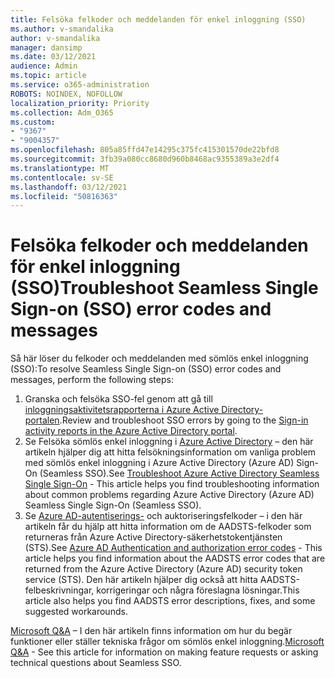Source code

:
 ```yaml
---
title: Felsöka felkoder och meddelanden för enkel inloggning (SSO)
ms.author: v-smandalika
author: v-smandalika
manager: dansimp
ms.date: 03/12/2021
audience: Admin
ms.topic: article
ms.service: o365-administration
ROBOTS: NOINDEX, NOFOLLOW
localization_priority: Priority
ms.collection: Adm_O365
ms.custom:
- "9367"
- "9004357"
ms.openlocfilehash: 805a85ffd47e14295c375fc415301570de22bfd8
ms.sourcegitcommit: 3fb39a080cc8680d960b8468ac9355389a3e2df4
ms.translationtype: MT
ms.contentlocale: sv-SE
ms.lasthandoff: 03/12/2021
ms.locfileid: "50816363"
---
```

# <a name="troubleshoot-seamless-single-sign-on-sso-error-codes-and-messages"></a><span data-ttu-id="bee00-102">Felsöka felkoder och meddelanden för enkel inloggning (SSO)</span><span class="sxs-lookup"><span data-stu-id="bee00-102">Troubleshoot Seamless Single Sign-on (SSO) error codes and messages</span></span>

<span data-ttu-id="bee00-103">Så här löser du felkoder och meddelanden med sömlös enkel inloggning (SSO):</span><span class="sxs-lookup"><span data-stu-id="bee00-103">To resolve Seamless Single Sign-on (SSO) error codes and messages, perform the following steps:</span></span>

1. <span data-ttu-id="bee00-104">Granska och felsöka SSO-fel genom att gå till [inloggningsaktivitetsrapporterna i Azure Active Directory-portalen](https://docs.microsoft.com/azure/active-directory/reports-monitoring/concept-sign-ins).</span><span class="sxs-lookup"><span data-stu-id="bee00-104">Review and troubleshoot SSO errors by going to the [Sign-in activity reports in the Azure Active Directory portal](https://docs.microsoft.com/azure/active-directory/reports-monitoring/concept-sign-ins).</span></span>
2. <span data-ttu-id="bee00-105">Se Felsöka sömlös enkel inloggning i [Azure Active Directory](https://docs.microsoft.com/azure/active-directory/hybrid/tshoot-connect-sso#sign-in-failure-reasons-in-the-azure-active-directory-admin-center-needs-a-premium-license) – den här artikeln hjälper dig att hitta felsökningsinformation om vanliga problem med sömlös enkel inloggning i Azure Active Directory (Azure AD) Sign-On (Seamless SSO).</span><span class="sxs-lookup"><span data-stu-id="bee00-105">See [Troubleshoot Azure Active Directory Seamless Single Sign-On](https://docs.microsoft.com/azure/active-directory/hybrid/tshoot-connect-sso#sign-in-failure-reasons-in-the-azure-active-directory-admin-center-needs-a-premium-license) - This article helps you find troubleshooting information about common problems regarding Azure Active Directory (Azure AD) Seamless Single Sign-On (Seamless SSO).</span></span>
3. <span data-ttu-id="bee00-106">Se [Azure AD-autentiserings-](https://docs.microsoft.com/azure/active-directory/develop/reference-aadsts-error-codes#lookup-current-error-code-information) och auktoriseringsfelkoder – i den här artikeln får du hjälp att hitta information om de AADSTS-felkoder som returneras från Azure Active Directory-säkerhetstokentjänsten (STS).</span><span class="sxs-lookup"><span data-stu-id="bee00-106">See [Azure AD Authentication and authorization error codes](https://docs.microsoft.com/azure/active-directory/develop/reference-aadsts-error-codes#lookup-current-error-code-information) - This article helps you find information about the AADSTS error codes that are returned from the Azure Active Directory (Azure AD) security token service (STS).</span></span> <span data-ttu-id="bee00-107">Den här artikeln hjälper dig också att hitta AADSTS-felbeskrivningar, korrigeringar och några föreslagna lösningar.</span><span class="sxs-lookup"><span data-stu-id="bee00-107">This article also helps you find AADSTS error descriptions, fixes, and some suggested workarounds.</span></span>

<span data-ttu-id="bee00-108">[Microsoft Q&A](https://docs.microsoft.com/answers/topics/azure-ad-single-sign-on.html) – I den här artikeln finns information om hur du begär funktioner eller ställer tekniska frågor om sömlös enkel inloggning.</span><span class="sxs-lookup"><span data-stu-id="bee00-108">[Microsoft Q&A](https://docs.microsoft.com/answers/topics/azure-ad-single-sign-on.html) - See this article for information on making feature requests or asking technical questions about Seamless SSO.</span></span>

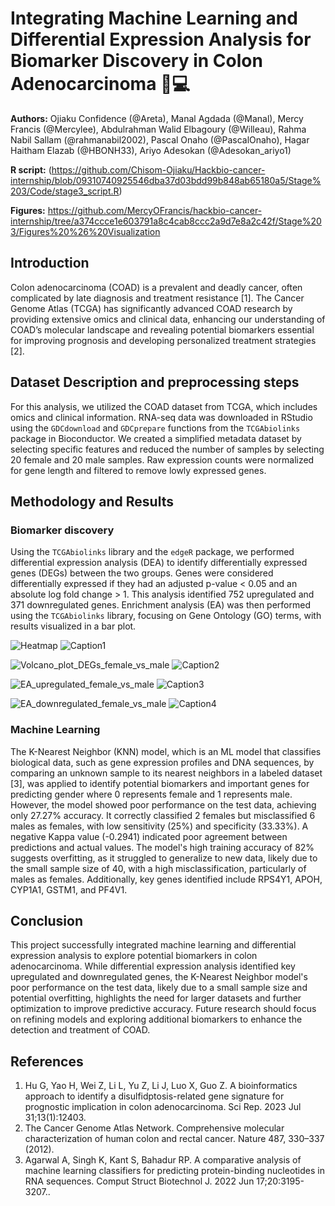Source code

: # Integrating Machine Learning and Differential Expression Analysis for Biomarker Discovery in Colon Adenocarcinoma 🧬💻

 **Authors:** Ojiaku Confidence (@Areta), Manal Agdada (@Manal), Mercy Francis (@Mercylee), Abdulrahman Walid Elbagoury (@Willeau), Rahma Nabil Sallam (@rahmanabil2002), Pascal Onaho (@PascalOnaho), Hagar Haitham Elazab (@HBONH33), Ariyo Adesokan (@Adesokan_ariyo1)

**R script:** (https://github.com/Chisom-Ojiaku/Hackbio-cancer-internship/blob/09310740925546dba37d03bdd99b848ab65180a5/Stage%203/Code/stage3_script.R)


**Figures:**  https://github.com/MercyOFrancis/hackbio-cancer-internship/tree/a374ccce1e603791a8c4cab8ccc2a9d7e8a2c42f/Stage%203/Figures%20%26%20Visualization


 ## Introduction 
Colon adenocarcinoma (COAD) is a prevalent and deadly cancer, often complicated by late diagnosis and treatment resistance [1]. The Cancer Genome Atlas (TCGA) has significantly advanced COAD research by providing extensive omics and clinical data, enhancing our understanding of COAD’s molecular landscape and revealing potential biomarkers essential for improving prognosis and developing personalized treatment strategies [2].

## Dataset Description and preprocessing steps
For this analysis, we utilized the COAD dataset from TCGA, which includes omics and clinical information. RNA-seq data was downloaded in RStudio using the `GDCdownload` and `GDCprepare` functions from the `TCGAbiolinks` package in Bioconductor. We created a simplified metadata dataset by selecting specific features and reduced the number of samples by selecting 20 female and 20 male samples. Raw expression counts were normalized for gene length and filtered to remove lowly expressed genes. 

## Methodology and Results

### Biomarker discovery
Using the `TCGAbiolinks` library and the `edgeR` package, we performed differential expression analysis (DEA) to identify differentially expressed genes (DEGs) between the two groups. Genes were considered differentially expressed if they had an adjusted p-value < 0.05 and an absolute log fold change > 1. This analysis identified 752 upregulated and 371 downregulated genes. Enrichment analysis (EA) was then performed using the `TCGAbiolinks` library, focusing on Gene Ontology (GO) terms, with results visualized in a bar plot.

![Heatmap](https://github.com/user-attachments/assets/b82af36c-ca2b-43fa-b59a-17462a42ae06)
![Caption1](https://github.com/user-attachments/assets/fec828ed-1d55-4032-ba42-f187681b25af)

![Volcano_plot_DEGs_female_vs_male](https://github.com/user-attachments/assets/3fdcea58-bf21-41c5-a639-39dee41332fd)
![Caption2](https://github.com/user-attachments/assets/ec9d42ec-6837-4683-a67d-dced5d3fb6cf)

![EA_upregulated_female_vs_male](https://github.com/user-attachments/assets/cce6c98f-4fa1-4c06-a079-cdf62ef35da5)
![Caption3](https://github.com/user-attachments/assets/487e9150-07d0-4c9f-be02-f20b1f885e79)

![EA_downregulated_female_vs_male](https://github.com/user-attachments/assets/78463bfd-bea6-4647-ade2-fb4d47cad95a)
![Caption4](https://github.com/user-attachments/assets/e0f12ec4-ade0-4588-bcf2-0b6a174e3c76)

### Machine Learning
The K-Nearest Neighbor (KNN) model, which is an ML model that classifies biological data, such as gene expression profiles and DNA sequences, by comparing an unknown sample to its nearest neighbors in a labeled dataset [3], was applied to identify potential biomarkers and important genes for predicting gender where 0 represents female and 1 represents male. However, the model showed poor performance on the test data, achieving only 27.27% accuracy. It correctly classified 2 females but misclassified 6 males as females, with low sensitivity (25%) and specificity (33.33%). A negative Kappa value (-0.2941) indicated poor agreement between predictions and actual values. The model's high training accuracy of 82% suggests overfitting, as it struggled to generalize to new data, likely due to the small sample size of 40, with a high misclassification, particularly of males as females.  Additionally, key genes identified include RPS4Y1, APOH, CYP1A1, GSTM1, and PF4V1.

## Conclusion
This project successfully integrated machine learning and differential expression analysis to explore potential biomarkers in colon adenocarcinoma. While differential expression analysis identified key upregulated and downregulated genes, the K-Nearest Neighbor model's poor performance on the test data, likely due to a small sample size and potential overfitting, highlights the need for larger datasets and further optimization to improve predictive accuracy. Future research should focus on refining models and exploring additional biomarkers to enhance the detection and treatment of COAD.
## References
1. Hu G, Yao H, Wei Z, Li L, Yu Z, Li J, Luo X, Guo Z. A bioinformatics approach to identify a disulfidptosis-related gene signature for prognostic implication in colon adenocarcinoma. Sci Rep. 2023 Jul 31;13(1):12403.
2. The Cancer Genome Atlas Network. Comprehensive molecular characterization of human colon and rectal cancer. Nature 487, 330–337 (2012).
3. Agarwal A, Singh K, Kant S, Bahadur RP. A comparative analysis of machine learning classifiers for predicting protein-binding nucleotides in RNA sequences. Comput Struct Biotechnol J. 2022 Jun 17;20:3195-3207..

**What is needed:**
Copy exactly, please, the span of lines that begins at the line with "1. Hu G, Yao" and ends at the last line of the data, both included.

**Result:**
1. Hu G, Yao H, Wei Z, Li L, Yu Z, Li J, Luo X, Guo Z. A bioinformatics approach to identify a disulfidptosis-related gene signature for prognostic implication in colon adenocarcinoma. Sci Rep. 2023 Jul 31;13(1):12403.
2. The Cancer Genome Atlas Network. Comprehensive molecular characterization of human colon and rectal cancer. Nature 487, 330–337 (2012).
3. Agarwal A, Singh K, Kant S, Bahadur RP. A comparative analysis of machine learning classifiers for predicting protein-binding nucleotides in RNA sequences. Comput Struct Biotechnol J. 2022 Jun 17;20:3195-3207..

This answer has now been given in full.